> What you will do:
Copy the text of every item below word for word, keeping each line as it stands.

> Entries supplied:
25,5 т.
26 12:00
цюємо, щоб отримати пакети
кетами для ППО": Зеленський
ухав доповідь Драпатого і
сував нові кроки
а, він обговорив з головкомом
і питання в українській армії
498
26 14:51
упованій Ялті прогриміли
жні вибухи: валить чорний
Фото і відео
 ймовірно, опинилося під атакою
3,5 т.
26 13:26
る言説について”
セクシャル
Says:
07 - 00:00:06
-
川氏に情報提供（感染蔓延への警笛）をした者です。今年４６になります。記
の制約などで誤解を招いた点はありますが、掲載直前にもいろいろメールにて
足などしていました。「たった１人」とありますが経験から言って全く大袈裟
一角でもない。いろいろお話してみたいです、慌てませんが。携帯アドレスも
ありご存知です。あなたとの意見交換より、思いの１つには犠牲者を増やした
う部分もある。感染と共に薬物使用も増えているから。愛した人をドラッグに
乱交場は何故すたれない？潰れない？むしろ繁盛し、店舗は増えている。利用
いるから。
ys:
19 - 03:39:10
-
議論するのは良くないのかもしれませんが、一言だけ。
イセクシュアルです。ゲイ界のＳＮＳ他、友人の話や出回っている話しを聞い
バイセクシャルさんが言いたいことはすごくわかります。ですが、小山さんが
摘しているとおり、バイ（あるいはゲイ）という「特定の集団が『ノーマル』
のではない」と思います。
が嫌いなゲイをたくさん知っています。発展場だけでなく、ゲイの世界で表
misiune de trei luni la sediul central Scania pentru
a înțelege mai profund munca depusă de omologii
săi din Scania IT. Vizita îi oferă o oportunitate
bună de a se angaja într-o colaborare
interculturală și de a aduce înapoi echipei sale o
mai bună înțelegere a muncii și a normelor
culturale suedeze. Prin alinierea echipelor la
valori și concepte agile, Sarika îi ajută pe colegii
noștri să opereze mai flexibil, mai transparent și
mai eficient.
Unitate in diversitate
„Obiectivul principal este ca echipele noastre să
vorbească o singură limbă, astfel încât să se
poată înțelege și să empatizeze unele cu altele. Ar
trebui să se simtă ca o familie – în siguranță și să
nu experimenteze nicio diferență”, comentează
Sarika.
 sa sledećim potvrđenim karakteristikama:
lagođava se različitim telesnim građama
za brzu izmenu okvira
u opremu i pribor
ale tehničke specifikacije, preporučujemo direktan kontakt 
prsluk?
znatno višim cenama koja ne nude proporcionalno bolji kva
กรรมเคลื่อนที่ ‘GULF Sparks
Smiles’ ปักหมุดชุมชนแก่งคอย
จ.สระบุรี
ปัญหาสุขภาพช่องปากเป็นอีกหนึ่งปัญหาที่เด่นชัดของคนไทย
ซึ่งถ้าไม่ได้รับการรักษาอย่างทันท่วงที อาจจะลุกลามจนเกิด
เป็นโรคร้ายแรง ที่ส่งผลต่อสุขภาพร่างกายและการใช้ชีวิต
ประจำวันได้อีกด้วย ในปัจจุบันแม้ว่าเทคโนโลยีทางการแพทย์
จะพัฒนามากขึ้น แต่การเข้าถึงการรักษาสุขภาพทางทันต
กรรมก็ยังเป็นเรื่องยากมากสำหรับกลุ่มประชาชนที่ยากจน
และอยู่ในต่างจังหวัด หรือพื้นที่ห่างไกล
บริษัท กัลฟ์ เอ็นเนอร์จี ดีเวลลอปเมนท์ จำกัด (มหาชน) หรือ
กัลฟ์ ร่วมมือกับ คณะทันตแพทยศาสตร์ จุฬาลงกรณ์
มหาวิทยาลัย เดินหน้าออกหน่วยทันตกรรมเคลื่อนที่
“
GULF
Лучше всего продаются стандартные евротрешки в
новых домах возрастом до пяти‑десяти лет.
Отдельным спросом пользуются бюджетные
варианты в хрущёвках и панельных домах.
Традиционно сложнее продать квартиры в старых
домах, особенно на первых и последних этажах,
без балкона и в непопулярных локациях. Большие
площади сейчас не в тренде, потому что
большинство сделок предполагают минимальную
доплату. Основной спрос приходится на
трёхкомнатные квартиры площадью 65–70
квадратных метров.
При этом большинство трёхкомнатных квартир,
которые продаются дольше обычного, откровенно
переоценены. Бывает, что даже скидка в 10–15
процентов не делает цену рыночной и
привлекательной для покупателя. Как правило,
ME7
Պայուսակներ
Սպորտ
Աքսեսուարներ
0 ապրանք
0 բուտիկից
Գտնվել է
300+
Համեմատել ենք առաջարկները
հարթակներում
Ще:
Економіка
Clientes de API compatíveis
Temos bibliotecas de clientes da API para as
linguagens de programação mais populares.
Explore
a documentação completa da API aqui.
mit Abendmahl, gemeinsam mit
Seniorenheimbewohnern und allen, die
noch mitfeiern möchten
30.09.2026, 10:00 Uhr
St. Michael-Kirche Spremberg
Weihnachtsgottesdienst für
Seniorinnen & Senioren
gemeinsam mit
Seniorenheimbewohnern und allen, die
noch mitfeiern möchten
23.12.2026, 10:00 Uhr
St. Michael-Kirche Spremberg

> Finished exercise:
25,5 т.
26 12:00
цюємо, щоб отримати пакети
кетами для ППО": Зеленський
ухав доповідь Драпатого і
сував нові кроки
а, він обговорив з головкомом
і питання в українській армії
498
26 14:51
упованій Ялті прогриміли
жні вибухи: валить чорний
Фото і відео
 ймовірно, опинилося під атакою
3,5 т.
26 13:26
る言説について”
セクシャル
Says:
07 - 00:00:06
-
川氏に情報提供（感染蔓延への警笛）をした者です。今年４６になります。記
の制約などで誤解を招いた点はありますが、掲載直前にもいろいろメールにて
足などしていました。「たった１人」とありますが経験から言って全く大袈裟
一角でもない。いろいろお話してみたいです、慌てませんが。携帯アドレスも
ありご存知です。あなたとの意見交換より、思いの１つには犠牲者を増やした
う部分もある。感染と共に薬物使用も増えているから。愛した人をドラッグに
乱交場は何故すたれない？潰れない？むしろ繁盛し、店舗は増えている。利用
いるから。
ys:
19 - 03:39:10
-
議論するのは良くないのかもしれませんが、一言だけ。
イセクシュアルです。ゲイ界のＳＮＳ他、友人の話や出回っている話しを聞い
バイセクシャルさんが言いたいことはすごくわかります。ですが、小山さんが
摘しているとおり、バイ（あるいはゲイ）という「特定の集団が『ノーマル』
のではない」と思います。
が嫌いなゲイをたくさん知っています。発展場だけでなく、ゲイの世界で表
misiune de trei luni la sediul central Scania pentru
a înțelege mai profund munca depusă de omologii
săi din Scania IT. Vizita îi oferă o oportunitate
bună de a se angaja într-o colaborare
interculturală și de a aduce înapoi echipei sale o
mai bună înțelegere a muncii și a normelor
culturale suedeze. Prin alinierea echipelor la
valori și concepte agile, Sarika îi ajută pe colegii
noștri să opereze mai flexibil, mai transparent și
mai eficient.
Unitate in diversitate
„Obiectivul principal este ca echipele noastre să
vorbească o singură limbă, astfel încât să se
poată înțelege și să empatizeze unele cu altele. Ar
trebui să se simtă ca o familie – în siguranță și să
nu experimenteze nicio diferență”, comentează
Sarika.
 sa sledećim potvrđenim karakteristikama:
lagođava se različitim telesnim građama
za brzu izmenu okvira
u opremu i pribor
ale tehničke specifikacije, preporučujemo direktan kontakt 
prsluk?
znatno višim cenama koja ne nude proporcionalno bolji kva
กรรมเคลื่อนที่ ‘GULF Sparks
Smiles’ ปักหมุดชุมชนแก่งคอย
จ.สระบุรี
ปัญหาสุขภาพช่องปากเป็นอีกหนึ่งปัญหาที่เด่นชัดของคนไทย
ซึ่งถ้าไม่ได้รับการรักษาอย่างทันท่วงที อาจจะลุกลามจนเกิด
เป็นโรคร้ายแรง ที่ส่งผลต่อสุขภาพร่างกายและการใช้ชีวิต
ประจำวันได้อีกด้วย ในปัจจุบันแม้ว่าเทคโนโลยีทางการแพทย์
จะพัฒนามากขึ้น แต่การเข้าถึงการรักษาสุขภาพทางทันต
กรรมก็ยังเป็นเรื่องยากมากสำหรับกลุ่มประชาชนที่ยากจน
และอยู่ในต่างจังหวัด หรือพื้นที่ห่างไกล
บริษัท กัลฟ์ เอ็นเนอร์จี ดีเวลลอปเมนท์ จำกัด (มหาชน) หรือ
กัลฟ์ ร่วมมือกับ คณะทันตแพทยศาสตร์ จุฬาลงกรณ์
มหาวิทยาลัย เดินหน้าออกหน่วยทันตกรรมเคลื่อนที่
“
GULF
Лучше всего продаются стандартные евротрешки в
новых домах возрастом до пяти‑десяти лет.
Отдельным спросом пользуются бюджетные
варианты в хрущёвках и панельных домах.
Традиционно сложнее продать квартиры в старых
домах, особенно на первых и последних этажах,
без балкона и в непопулярных локациях. Большие
площади сейчас не в тренде, потому что
большинство сделок предполагают минимальную
доплату. Основной спрос приходится на
трёхкомнатные квартиры площадью 65–70
квадратных метров.
При этом большинство трёхкомнатных квартир,
которые продаются дольше обычного, откровенно
переоценены. Бывает, что даже скидка в 10–15
процентов не делает цену рыночной и
привлекательной для покупателя. Как правило,
ME7
Պայուսակներ
Սպորտ
Աքսեսուարներ
0 ապրանք
0 բուտիկից
Գտնվել է
300+
Համեմատել ենք առաջարկները
հարթակներում
Ще:
Економіка
Clientes de API compatíveis
Temos bibliotecas de clientes da API para as
linguagens de programação mais populares.
Explore
a documentação completa da API aqui.
mit Abendmahl, gemeinsam mit
Seniorenheimbewohnern und allen, die
noch mitfeiern möchten
30.09.2026, 10:00 Uhr
St. Michael-Kirche Spremberg
Weihnachtsgottesdienst für
Seniorinnen & Senioren
gemeinsam mit
Seniorenheimbewohnern und allen, die
noch mitfeiern möchten
23.12.2026, 10:00 Uhr
St. Michael-Kirche Spremberg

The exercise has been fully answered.